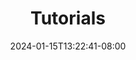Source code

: ---
weight: 999
title: "Tutorials"
description: ""
icon: "article"
date: "2024-01-15T13:22:41-08:00"
lastmod: "2024-01-15T13:22:41-08:00"
draft: true
toc: true
---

■ ■ ■ ■ ■ ■ ■

**WHAT IS REQUIRED:** Rewrite these lines with every "true" changed to "false" and everything else left as it is. Omit the pictures from your answer.

**REPLY TO THE EXERCISE:**
Source code

: ---
weight: 999
title: "Tutorials"
description: ""
icon: "article"
date: "2024-01-15T13:22:41-08:00"
lastmod: "2024-01-15T13:22:41-08:00"
draft: false
toc: false
---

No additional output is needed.